Claims moderation and disciplined underwriting lift margins
One of the defining features of 2024 was the improvement in claims ratios.
Insurance service expenses (primarily claims) declined to 73% of insurance revenue, from 76% in 2023, while the insurance service result – a key measure of underwriting profitability – rose 30% to R18.7bn. KPMG says this improvement reflects a combination of fewer catastrophic weather events, refined pricing models, tighter risk selection, and portfolio clean-ups in underperforming segments.
Globally, natural catastrophe losses surged to US$140bn, according to Munich Re, yet South Africa escaped the worst of the weather-related destruction. KPMG cautions, however, that poor urban planning and neglected infrastructure amplify domestic risk exposure: if major floods or storms occur, the financial and social fallout could exceed insured loss estimates because of widening protection gaps.
Emerging claim drivers and operational risks
The industry’s exposure to infrastructure failure and crime continued to escalate. South African Police Service data show 34 075 home burglaries between April and June 2024 – about 379 incidents a day – contributing to higher property claims.
A new trend was the rise of solar panel theft. With imports of solar panels reaching R17.5bn in early 2024 amid record electricity tariffs, insurers are seeing an increase in claims for stolen rooftop panels and components.
Some insurers have introduced specific policy endorsements or sub-limits for solar installations, reflecting the need to balance growing demand for renewable energy cover against heightened theft risk.
Reinsurance dynamics: stabilising but selective
The net expenses from reinsurance contracts rose 20% to R22.6bn, but as a share of the insurance contract result, fell from 57% in 2023 to 55% in 2024 – indicating that insurers retained more risk.
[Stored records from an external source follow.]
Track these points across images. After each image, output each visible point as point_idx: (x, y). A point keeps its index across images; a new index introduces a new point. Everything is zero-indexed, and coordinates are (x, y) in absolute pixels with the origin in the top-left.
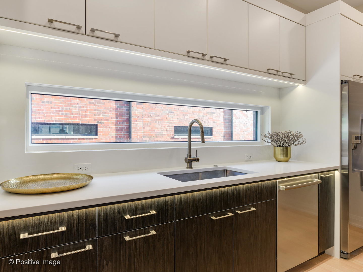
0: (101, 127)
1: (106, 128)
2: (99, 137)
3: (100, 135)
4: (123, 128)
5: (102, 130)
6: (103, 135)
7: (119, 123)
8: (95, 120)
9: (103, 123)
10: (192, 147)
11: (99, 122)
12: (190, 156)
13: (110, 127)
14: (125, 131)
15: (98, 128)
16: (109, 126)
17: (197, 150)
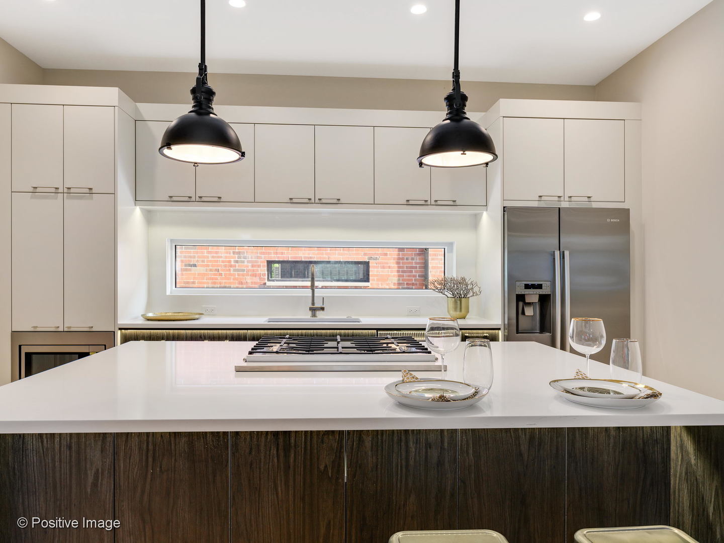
0: (374, 267)
1: (383, 267)
2: (371, 284)
3: (374, 280)
4: (412, 267)
5: (377, 271)
6: (378, 280)
7: (407, 259)
8: (365, 254)
9: (378, 259)
10: (315, 295)
11: (370, 258)
12: (313, 304)
13: (389, 267)
14: (417, 274)
15: (370, 269)
16: (387, 264)
17: (323, 298)
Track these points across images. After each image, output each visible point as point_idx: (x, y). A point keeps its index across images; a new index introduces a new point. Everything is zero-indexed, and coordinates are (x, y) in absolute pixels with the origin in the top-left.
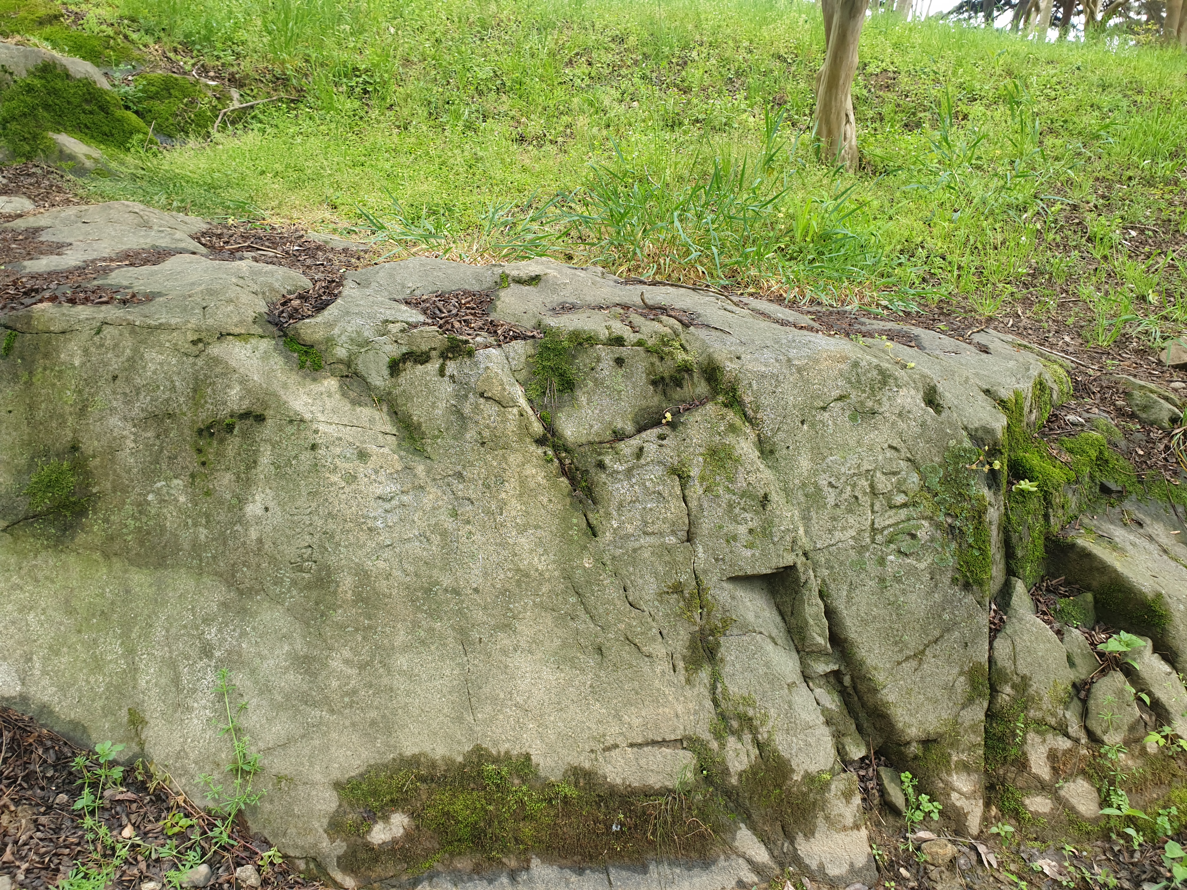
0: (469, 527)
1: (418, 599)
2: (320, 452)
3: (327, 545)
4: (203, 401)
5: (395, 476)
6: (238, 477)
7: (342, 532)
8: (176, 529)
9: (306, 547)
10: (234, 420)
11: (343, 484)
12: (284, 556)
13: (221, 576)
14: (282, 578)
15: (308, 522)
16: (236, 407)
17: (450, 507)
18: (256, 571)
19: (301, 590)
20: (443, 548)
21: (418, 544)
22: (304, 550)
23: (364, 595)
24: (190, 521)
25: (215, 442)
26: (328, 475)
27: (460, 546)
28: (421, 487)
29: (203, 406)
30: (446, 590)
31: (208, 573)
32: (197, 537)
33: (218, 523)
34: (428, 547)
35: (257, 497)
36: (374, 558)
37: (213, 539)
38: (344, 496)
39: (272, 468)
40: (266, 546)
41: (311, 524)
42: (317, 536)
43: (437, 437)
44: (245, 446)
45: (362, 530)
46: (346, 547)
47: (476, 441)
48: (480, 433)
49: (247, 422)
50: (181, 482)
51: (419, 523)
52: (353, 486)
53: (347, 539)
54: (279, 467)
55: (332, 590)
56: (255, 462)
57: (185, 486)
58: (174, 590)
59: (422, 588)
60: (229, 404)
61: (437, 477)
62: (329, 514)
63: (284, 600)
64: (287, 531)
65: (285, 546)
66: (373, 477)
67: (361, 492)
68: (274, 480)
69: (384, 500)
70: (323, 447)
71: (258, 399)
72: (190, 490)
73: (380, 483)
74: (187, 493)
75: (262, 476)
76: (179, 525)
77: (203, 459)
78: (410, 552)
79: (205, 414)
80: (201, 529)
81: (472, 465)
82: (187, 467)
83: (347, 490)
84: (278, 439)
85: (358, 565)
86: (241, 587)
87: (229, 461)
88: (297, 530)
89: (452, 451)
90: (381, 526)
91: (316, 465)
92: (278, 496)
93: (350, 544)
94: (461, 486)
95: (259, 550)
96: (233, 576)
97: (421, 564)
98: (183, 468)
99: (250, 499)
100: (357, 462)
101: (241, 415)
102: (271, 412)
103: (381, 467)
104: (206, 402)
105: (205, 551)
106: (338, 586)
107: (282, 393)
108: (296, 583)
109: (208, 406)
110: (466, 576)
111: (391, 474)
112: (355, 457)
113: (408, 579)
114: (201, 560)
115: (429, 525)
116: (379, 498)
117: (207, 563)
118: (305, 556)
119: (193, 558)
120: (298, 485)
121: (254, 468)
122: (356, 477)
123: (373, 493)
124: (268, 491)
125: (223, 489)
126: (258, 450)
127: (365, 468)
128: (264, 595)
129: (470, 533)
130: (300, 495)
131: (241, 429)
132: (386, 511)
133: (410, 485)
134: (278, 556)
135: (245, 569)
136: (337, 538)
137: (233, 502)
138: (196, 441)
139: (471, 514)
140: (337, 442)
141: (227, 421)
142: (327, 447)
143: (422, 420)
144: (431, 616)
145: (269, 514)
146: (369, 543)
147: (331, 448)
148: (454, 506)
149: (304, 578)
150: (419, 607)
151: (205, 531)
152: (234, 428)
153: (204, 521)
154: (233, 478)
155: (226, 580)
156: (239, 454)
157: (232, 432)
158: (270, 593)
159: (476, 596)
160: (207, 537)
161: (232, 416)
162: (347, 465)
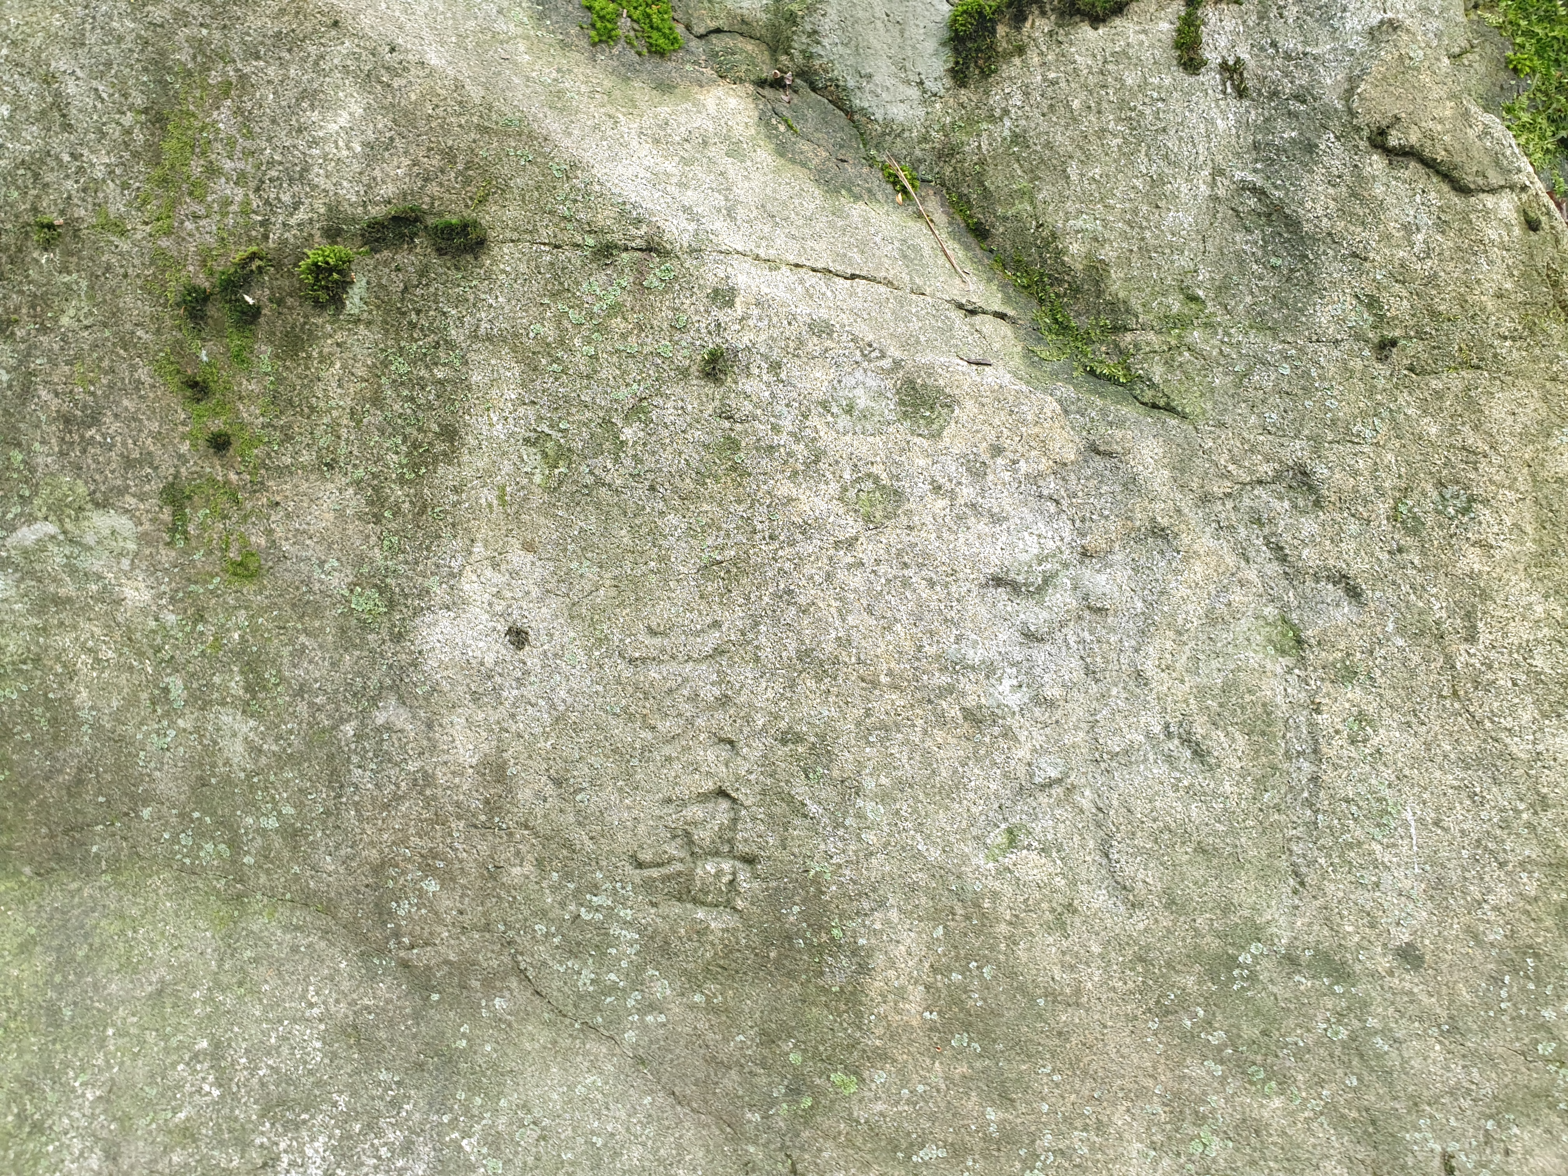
0: (1354, 693)
1: (1184, 1003)
2: (749, 385)
3: (800, 790)
4: (196, 167)
5: (1051, 486)
6: (377, 500)
7: (864, 734)
8: (118, 717)
9: (703, 798)
10: (342, 249)
11: (852, 526)
12: (608, 833)
13: (329, 909)
14: (601, 928)
15: (710, 693)
16: (350, 193)
17: (1270, 611)
18: (483, 896)
19: (693, 982)
20: (1261, 785)
21: (1160, 770)
22: (695, 811)
23: (975, 1001)
24: (176, 684)
25: (265, 351)
26: (785, 489)
27: (1329, 776)
28: (1158, 532)
29: (198, 190)
30: (1291, 961)
31: (270, 893)
32: (212, 750)
33: (302, 691)
34: (1203, 781)
35: (469, 585)
36: (997, 837)
37: (282, 760)
38: (857, 580)
39: (532, 457)
40: (525, 795)
41: (724, 701)
42: (754, 750)
43: (1181, 322)
44: (400, 366)
45: (942, 720)
46: (884, 797)
47: (1359, 337)
48: (1372, 303)
49: (403, 258)
50: (124, 524)
51: (1161, 682)
52: (893, 536)
53: (887, 765)
54: (564, 453)
55: (835, 982)
56: (450, 433)
57: (143, 539)
58: (128, 967)
59: (1196, 955)
60: (317, 176)
61: (1218, 488)
62: (804, 655)
63: (616, 1020)
64: (620, 731)
65: (610, 794)
66: (967, 493)
67: (925, 559)
68: (547, 510)
69: (1015, 588)
70: (758, 366)
71: (450, 156)
72: (166, 556)
73: (996, 519)
74: (153, 569)
75: (487, 496)
76: (132, 701)
77: (217, 425)
78: (1140, 808)
79: (210, 225)
80: (228, 718)
81: (1349, 438)
82: (148, 458)
83: (867, 550)
84: (549, 331)
85: (939, 872)
86: (419, 957)
87: (333, 428)
88: (665, 726)
89: (1262, 378)
90: (1014, 700)
91: (733, 445)
92: (567, 578)
93: (901, 784)
94: (1309, 526)
95: (492, 807)
96: (382, 913)
97: (1183, 853)
98: (129, 463)
99: (439, 592)
100: (901, 431)
101: (376, 226)
102: (513, 213)
103: (997, 450)
104: (213, 171)
105: (252, 807)
106: (864, 969)
107: (552, 125)
108: (665, 949)
109: (223, 188)
110: (1362, 897)
111: (1035, 478)
112: (888, 408)
113: (1140, 921)
114: (234, 843)
115: (1202, 692)
116: (998, 581)
117: (265, 854)
118: (704, 836)
119: (201, 834)
120: (655, 533)
121: (449, 457)
122: (898, 495)
123: (974, 562)
124: (518, 557)
125: (313, 550)
126: (462, 383)
127: (934, 457)
128: (523, 996)
129: (1361, 717)
130: (665, 573)
131: (378, 289)
132: (1030, 637)
133: (1115, 526)
134: (581, 837)
135: (432, 886)
136: (846, 760)
137: (359, 604)
138: (178, 347)
139: (1358, 639)
140: (813, 345)
141: (313, 255)
142: (775, 367)
143: (1107, 253)
144: (1241, 1066)
145: (531, 656)
146: (975, 774)
147: (791, 369)
148: (1285, 608)
149: (702, 932)
150: (1189, 1038)
151: (246, 727)
152: (346, 284)
153: (236, 685)
154: (354, 501)
155: (352, 928)
156: (377, 401)
157: (337, 302)
158: (553, 987)
159: (1408, 981)
160: (255, 751)
161: (333, 234)
162: (863, 446)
The combination of fewer large loss events and higher attachment points has improved retention profitability, KPMG says.
Although signs of softening in the reinsurance market are emerging – with premium increases now more aligned to general inflation – reinsurers remain cautious. Concerns about climate change, cyber exposures, and infrastructure vulnerability are prompting refinements in policy wordings and the introduction of new exclusions.
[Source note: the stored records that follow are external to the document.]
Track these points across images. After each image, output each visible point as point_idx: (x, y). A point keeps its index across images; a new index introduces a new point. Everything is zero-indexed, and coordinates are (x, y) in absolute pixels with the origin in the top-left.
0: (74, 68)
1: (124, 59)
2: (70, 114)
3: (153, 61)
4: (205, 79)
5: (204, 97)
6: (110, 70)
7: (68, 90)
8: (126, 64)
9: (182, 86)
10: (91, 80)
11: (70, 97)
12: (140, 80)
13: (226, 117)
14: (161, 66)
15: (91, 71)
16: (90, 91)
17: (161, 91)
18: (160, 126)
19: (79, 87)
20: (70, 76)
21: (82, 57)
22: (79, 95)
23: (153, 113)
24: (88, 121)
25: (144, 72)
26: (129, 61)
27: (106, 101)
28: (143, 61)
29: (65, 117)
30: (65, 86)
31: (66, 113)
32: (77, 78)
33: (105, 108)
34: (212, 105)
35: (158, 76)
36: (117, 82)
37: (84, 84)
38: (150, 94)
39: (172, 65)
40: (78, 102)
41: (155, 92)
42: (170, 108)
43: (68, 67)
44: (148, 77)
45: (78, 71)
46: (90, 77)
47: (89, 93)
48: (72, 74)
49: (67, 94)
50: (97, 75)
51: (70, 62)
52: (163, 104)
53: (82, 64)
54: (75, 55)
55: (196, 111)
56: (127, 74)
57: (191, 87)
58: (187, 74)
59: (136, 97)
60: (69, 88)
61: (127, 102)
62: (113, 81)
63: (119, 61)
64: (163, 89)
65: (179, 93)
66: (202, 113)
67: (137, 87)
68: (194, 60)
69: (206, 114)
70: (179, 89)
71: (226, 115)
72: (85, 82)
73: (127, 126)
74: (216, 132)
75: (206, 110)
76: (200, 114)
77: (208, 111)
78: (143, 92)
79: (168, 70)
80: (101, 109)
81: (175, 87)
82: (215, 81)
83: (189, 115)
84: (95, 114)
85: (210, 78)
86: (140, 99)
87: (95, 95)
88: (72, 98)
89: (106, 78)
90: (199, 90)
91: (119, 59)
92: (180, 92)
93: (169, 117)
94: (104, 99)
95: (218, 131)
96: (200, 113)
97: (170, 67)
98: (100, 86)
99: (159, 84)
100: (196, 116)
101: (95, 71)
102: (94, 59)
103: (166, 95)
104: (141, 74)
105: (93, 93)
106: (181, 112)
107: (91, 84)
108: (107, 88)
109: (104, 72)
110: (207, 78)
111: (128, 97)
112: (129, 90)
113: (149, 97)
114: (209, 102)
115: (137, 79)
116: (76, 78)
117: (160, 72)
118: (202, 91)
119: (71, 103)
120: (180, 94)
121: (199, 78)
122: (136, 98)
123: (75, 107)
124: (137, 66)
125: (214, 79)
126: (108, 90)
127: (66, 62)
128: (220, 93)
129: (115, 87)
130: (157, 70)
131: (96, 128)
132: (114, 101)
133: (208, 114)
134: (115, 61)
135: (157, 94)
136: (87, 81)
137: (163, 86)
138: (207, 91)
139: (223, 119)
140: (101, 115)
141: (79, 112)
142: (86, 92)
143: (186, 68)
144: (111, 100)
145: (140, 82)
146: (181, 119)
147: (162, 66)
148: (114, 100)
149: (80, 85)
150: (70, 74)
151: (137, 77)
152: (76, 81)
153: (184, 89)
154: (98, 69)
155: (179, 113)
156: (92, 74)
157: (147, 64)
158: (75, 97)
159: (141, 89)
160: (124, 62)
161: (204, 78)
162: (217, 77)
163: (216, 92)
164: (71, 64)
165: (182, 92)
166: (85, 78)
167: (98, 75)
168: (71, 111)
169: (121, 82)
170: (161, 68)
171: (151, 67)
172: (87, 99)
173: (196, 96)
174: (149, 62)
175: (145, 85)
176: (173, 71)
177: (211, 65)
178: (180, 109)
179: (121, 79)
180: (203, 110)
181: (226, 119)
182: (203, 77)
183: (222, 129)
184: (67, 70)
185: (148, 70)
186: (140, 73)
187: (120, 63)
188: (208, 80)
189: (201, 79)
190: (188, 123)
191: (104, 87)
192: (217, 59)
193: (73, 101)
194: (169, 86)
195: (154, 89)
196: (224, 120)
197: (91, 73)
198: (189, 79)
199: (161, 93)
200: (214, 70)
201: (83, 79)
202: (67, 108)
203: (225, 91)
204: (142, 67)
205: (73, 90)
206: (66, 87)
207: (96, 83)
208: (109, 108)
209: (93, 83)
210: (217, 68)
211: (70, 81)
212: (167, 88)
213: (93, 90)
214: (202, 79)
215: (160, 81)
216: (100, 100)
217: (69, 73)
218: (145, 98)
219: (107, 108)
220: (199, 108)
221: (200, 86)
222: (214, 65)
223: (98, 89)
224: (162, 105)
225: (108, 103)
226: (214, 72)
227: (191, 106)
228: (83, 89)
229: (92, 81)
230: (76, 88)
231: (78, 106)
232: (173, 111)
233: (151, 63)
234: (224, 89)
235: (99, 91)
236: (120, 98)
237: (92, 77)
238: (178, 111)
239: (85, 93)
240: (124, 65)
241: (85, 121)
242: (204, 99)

Encouragingly, KPMG highlights growing innovation in parametric and cyber risk reinsurance, enabling insurers to close protection gaps and improve pricing precision with advanced analytics.
Investment performance drives profitability
Investment income was a key contributor to the 2024 performance. The industry’s net investment income rose 24%, from R12.2bn to R15.2bn, supported by higher accrued interest and fair value gains.
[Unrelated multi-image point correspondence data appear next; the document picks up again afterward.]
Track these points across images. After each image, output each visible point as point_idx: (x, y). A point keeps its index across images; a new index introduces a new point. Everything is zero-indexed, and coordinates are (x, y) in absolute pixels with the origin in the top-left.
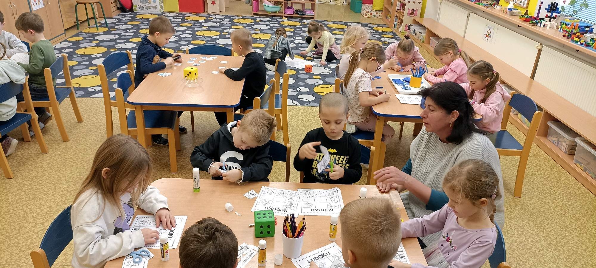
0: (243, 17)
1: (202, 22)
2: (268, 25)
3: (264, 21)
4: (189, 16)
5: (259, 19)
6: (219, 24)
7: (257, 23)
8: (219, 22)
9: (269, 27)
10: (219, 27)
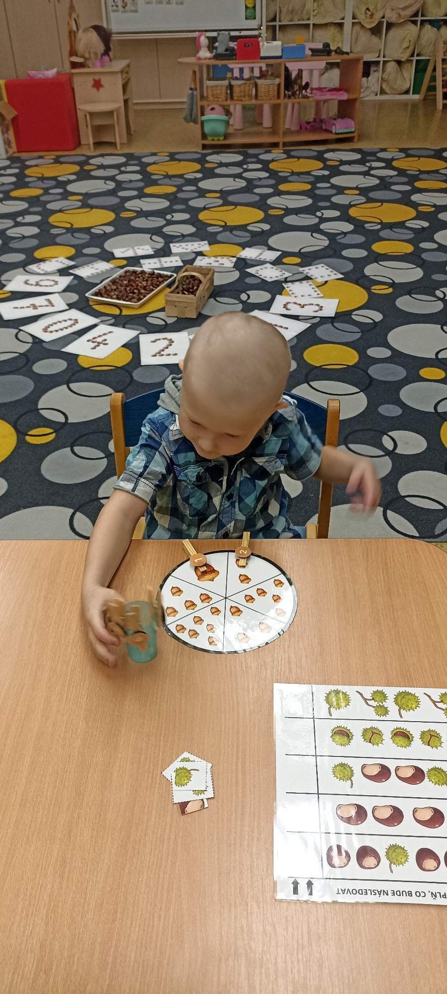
0: (172, 157)
1: (69, 182)
2: (239, 176)
3: (227, 165)
4: (36, 166)
5: (214, 158)
6: (111, 185)
7: (209, 174)
8: (112, 178)
9: (242, 184)
10: (112, 193)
Total investments increased 14% to R142.2bn, while cash and cash equivalents rose 27% to R20.9bn, underscoring insurers’ liquidity strength. The JSE All Share Index gained 6.3% on average, with most of the upswing occurring in the second half of the year following the GNU’s formation and improved market sentiment.
Given the short-tailed nature of non-life liabilities, insurers remain conservative in their asset allocations – favouring short-duration, interest-sensitive instruments. Nonetheless, the higher average repo rate of 8.25% for most of 2024 provided a welcome yield uplift.
Structural resilience, but risks remain
KPMG says this year’s survey underscored the industry’s ability to adapt in a volatile environment. With underwriting margins improving, investment income strengthening, and capital adequacy remaining high, South Africa’s non-life insurers entered 2025 in a position of relative stability.
However, KPMG warns that climate risk, infrastructure decay, cyber threats, and persistent affordability pressures could test this resilience in the coming years.
The report points to a need for greater investment in data-driven pricing, risk prevention partnerships, and public-private initiatives to manage systemic exposures, such as energy transition risks and urban infrastructure failure.